Chart analysis data:
● ● ●

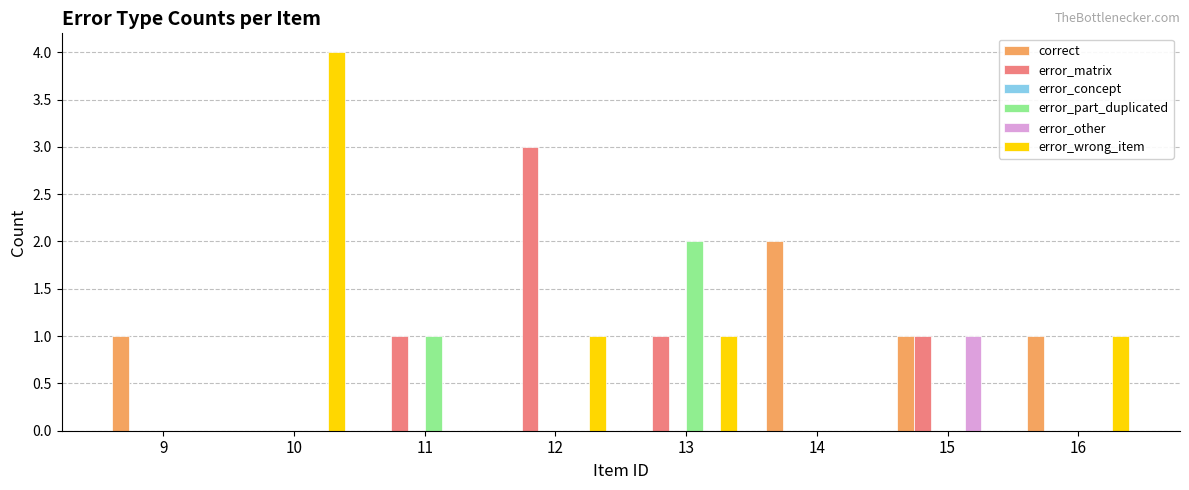

The value of error_wrong_item at 13 is 1. True or false?

True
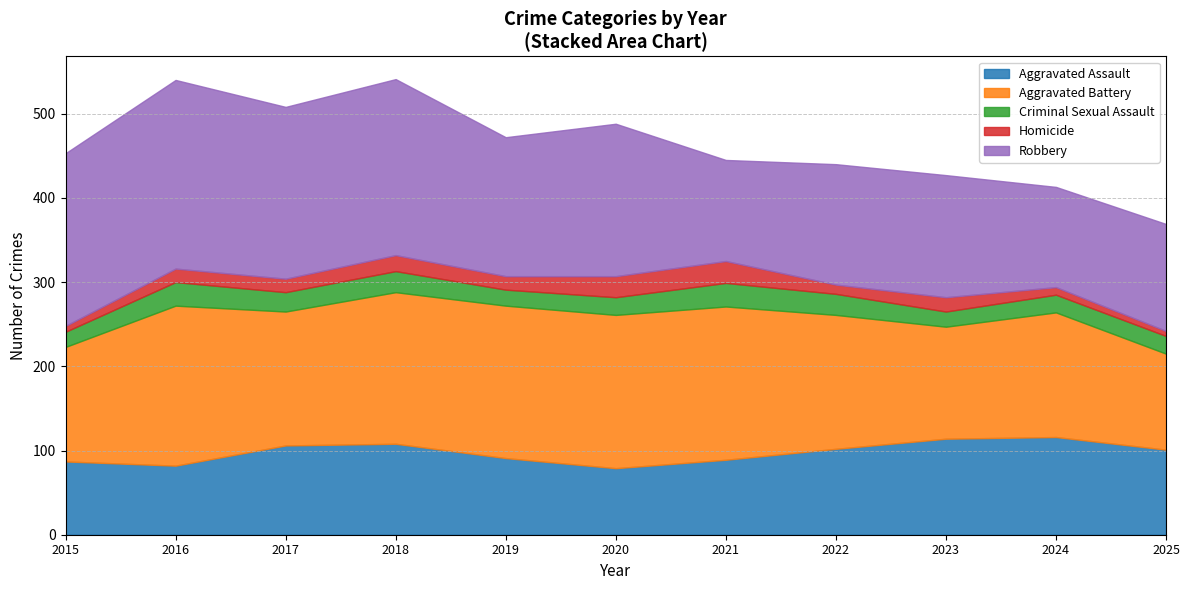

Rank the series by their maximum value, from lowest to highest.

Homicide, Criminal Sexual Assault, Aggravated Assault, Aggravated Battery, Robbery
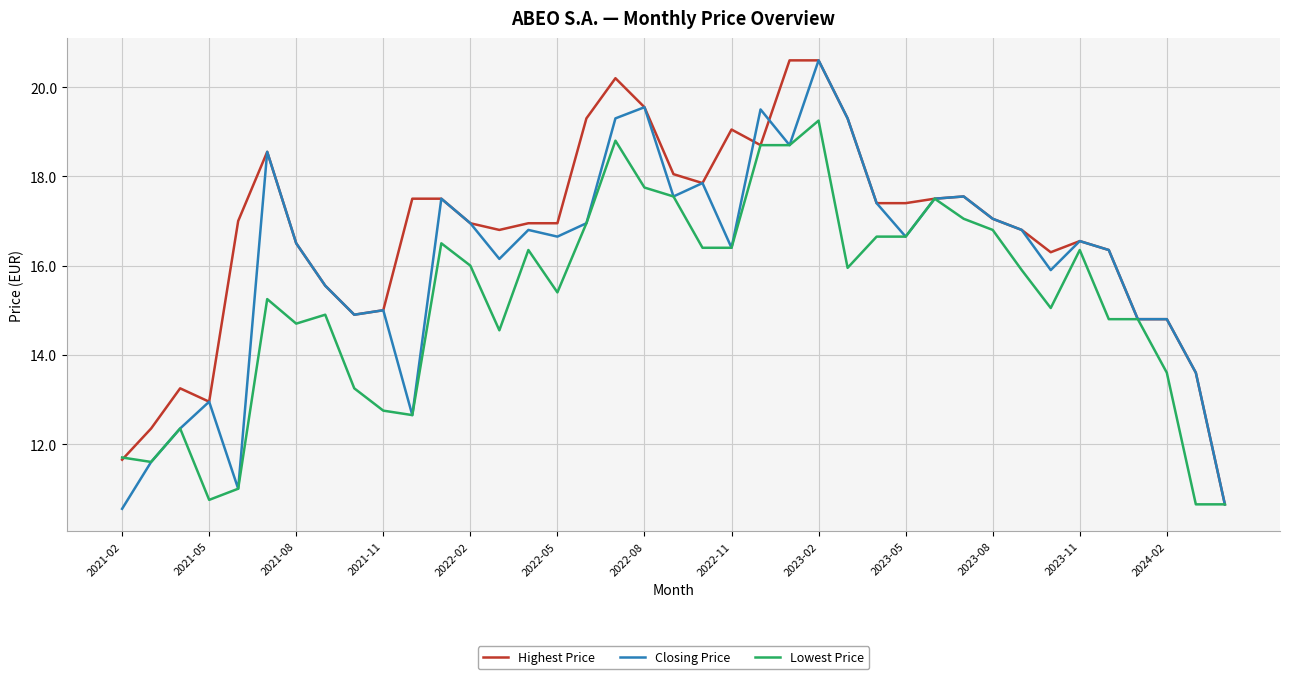

What is the minimum value shown in the chart?

10.6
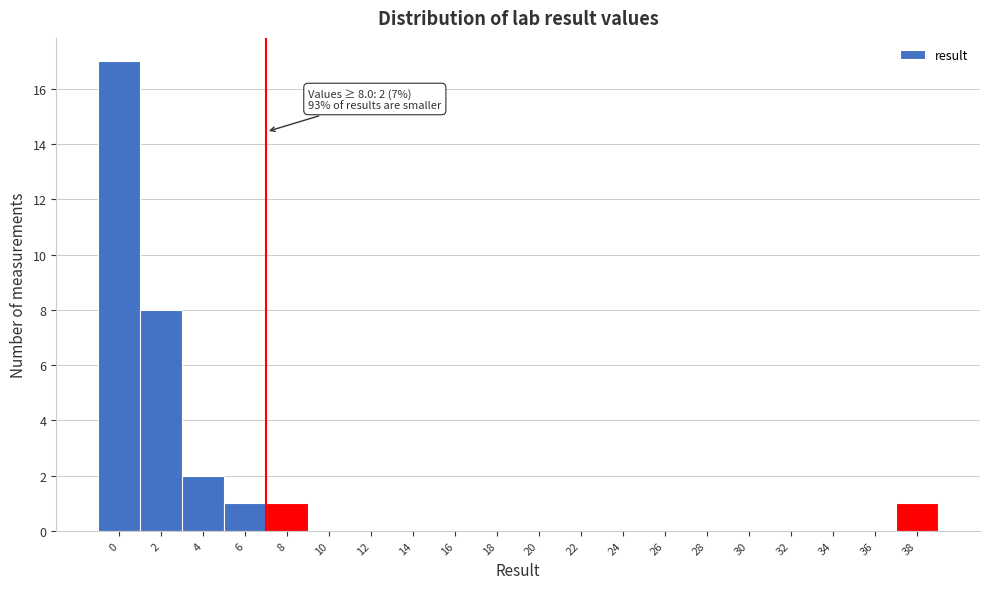

Reading left to right, transcribe all the data shown in this chart.

0=17	2=8	4=2	6=1	8=1	10=0	12=0	14=0	16=0	18=0	20=0	22=0	24=0	26=0	28=0	30=0	32=0	34=0	36=0	38=1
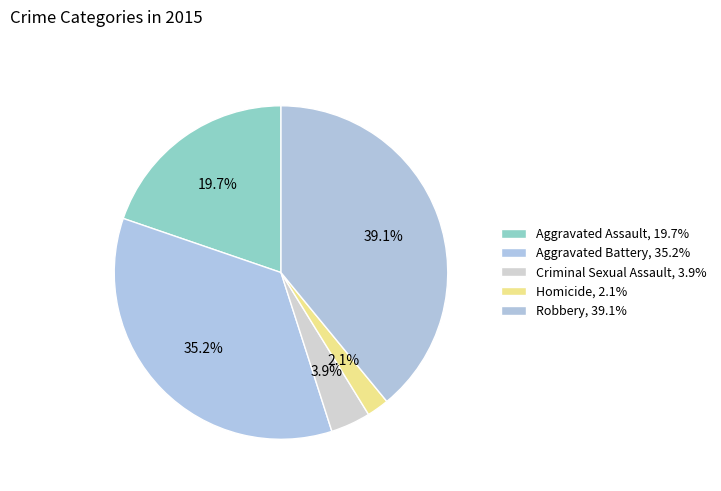

Rank the categories by value from lowest to highest.

Homicide, Criminal Sexual Assault, Aggravated Assault, Aggravated Battery, Robbery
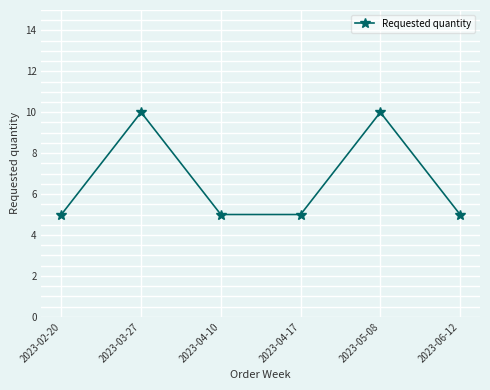

Count the number of data series in this chart.

1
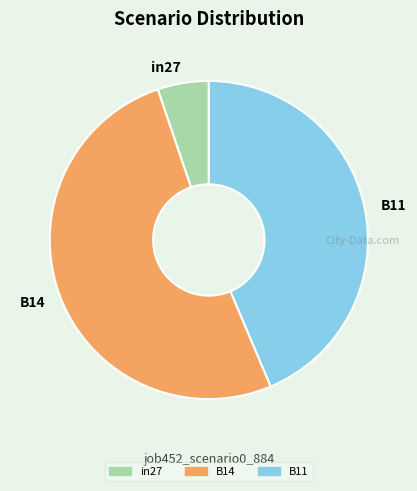

Count the number of slices in the pie.

3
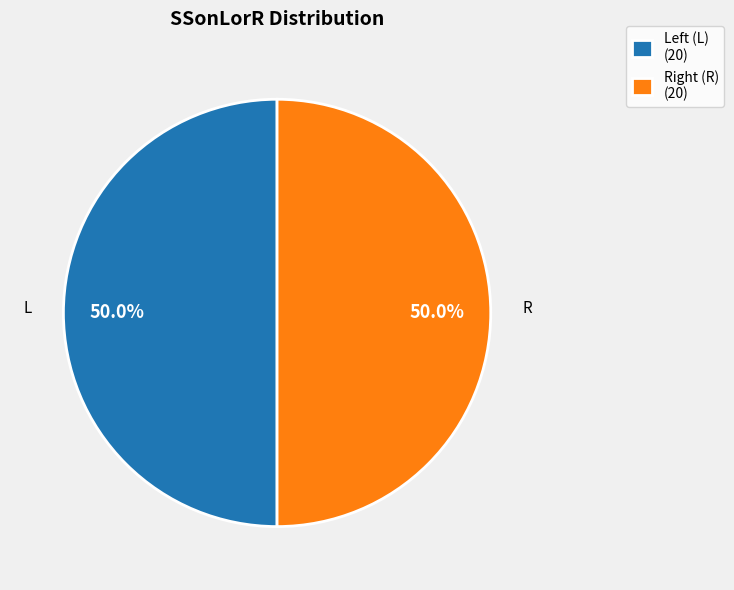

What is the ratio of the value at L to the value at R?

1.0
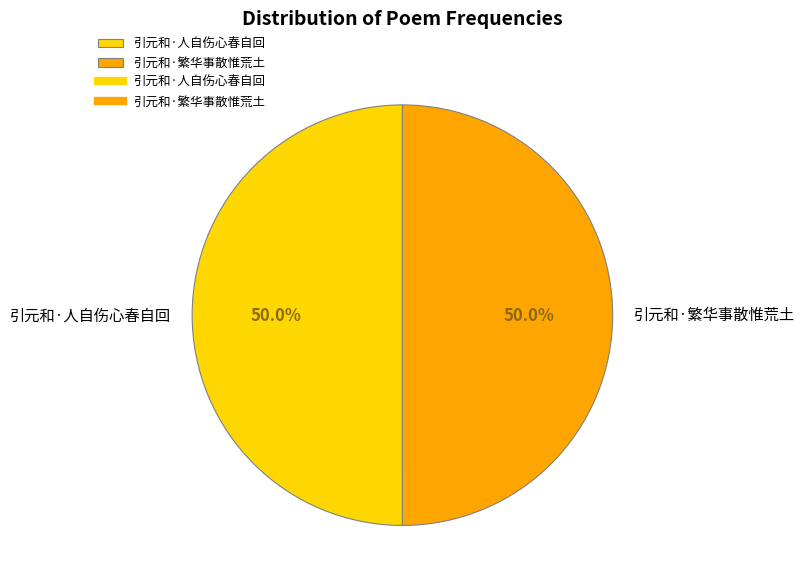

True or false: 引元和·人自伤心春自回 accounts for 64% of the total.

False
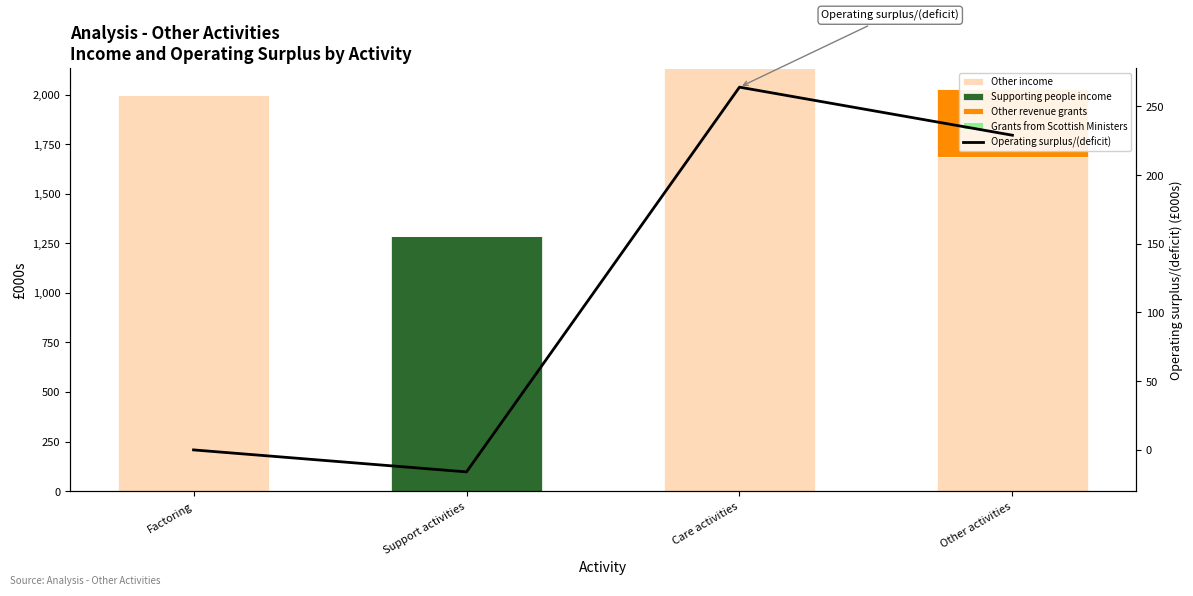

True or false: Operating surplus/(deficit) has a value of -22 at Support activities.

False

● ● ●

§ Task objective:
Edit the part of the rows that opens with the line containing "Count the number of data" and runs through the last row, replacing "True or false" with "Yes or no" and keeping everything else unchanged. Leave the pictures out of your answer.

§ Reply:
Count the number of data series in this chart.

1

Count the number of slices in the pie.

3

What is the ratio of the value at L to the value at R?

1.0

Yes or no: 引元和·人自伤心春自回 accounts for 64% of the total.

False

Yes or no: Operating surplus/(deficit) has a value of -22 at Support activities.

False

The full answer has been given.